This month, Prostatepedia is talking about newer imaging techniques for prostate cancer. As our ability to image prostate cancer becomes ever more precise, controversy over what to do with this newer information is coming to the forefront. Also at stake are whether or not American insurance companies will pay for newer scans. When a man’s insurance doesn’t cover an imaging study, many patients with the financial means are paying for the scans themselves and often traveling to sites within and outside of the United States.
When your PSA begins to rise after initial treatment, you have what is called a biochemical recurrence. If you’re scanned with one of these newer imaging techniques—the Gallium-68 PSMA, for example—and discover 1 or 2 spots of metastases, you have what is called oligometastatic disease.
Prostate cancer experts are divided on how to treat men with only a few metastases. Traveling—and paying out of pocket—for a scan when doctors are still grappling over what to do with any information such a scan would reveal—may not be the wises course of action. Unless, of course, you understand that the scan results may just be interesting information for you and your doctor to consider and will not necessarily change your course of treatment immediately.
Drs. Thomas Hope and Stefano Fanti help us place PSMA imaging and the controversies mentioned above within the context of conventional prostate cancer imaging and treatment. Dr. Fanti’s offers us the European perspective: imaging has been more widely available in the United Kingdom and continental Europe. Many Americans are now traveling to these countries to obtain newer imaging studies. Dr. Nina Tunariu, of the United Kingdom, talks about whole body MRI as a way of staging prostate cancer. She also offers a note of caution for Americans traveling abroad for scanning.

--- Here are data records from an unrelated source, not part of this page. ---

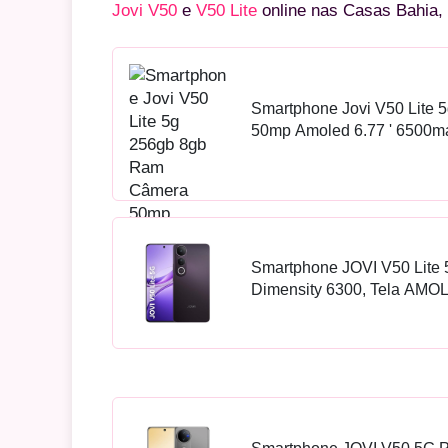
Jovi V50
e
V50 Lite
online nas Casas Bahia, 
Smartphone Jovi V50 Lite
50mp Amoled 6.77 ' 6500ma
Titânio
Smartphone JOVI V50 Lite
Dimensity 6300, Tela AMO
50MP + Selfie 32MP, Bate
Carregamento 90W,...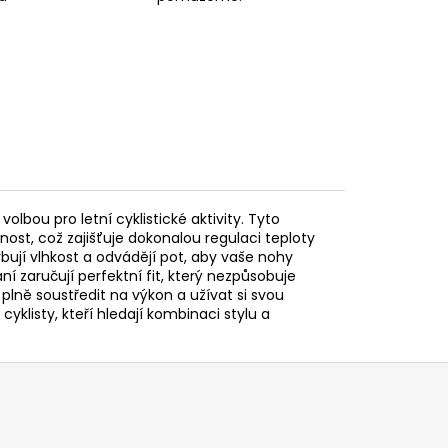
volbou pro letní cyklistické aktivity. Tyto
ost, což zajišťuje dokonalou regulaci teploty
bují vlhkost a odvádějí pot, aby vaše nohy
í zaručují perfektní fit, který nezpůsobuje
plně soustředit na výkon a užívat si svou
cyklisty, kteří hledají kombinaci stylu a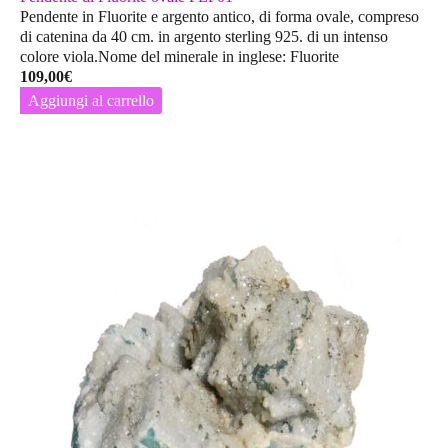
Pendente in Fluorite e argento antico, di forma ovale, compreso
di catenina da 40 cm. in argento sterling 925. di un intenso
colore viola.Nome del minerale in inglese: Fluorite
109,00
€
Aggiungi al carrello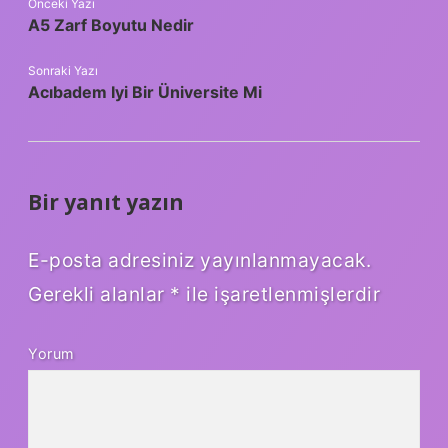
Önceki Yazı
A5 Zarf Boyutu Nedir
Sonraki Yazı
Acıbadem Iyi Bir Üniversite Mi
Bir yanıt yazın
E-posta adresiniz yayınlanmayacak.
Gerekli alanlar
*
ile işaretlenmişlerdir
Yorum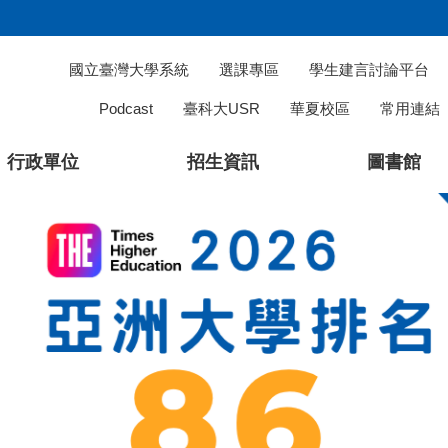
國立臺灣大學系統
選課專區
學生建言討論平台
Podcast
臺科大USR
華夏校區
常用連結
行政單位
招生資訊
圖書館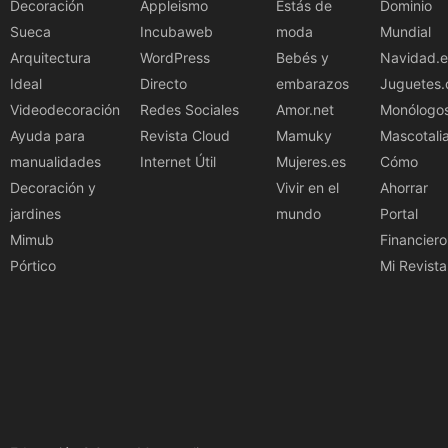
Decoración
Appleismo
Estás de
Dominio
Sueca
Incubaweb
moda
Mundial
Arquitectura
WordPress
Bebés y
Navidad.e
Ideal
Directo
embarazos
Juguetes.
Videodecoración
Redes Sociales
Amor.net
Monólogo
Ayuda para
Revista Cloud
Mamuky
Mascotali
manualidades
Internet Útil
Mujeres.es
Cómo
Decoración y
Vivir en el
Ahorrar
jardines
mundo
Portal
Mimub
Financiero
Pórtico
Mi Revista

Dr. Rodney Ellis talks about how newer imaging techniques are changing the treatment landscape at the community level. UsToo offers the support group network and patient advocacy’s view of how imaging impacts prostate cancer diagnosis, staging, and treatment.
And finally, Mr. John Moore talks about his prostate cancer journey and the experience of traveling from his home in North Carolina to California for imaging studies.
The bottom line is that more information is always useful. Newer imaging techniques are detecting cancer in smaller and smaller amounts. How to treat these small amounts of cancer is still under debate, especially since the side effects of prostate cancer treatment can be particularly difficult for many men. If you have the means to obtain a newer scan, do so: but understand that there are controversies over the meaning of their results within the global prostate cancer community. A frank and open discussion with your doctor about what you’ll do with any information you learn before you get scanned is the wisest course of action.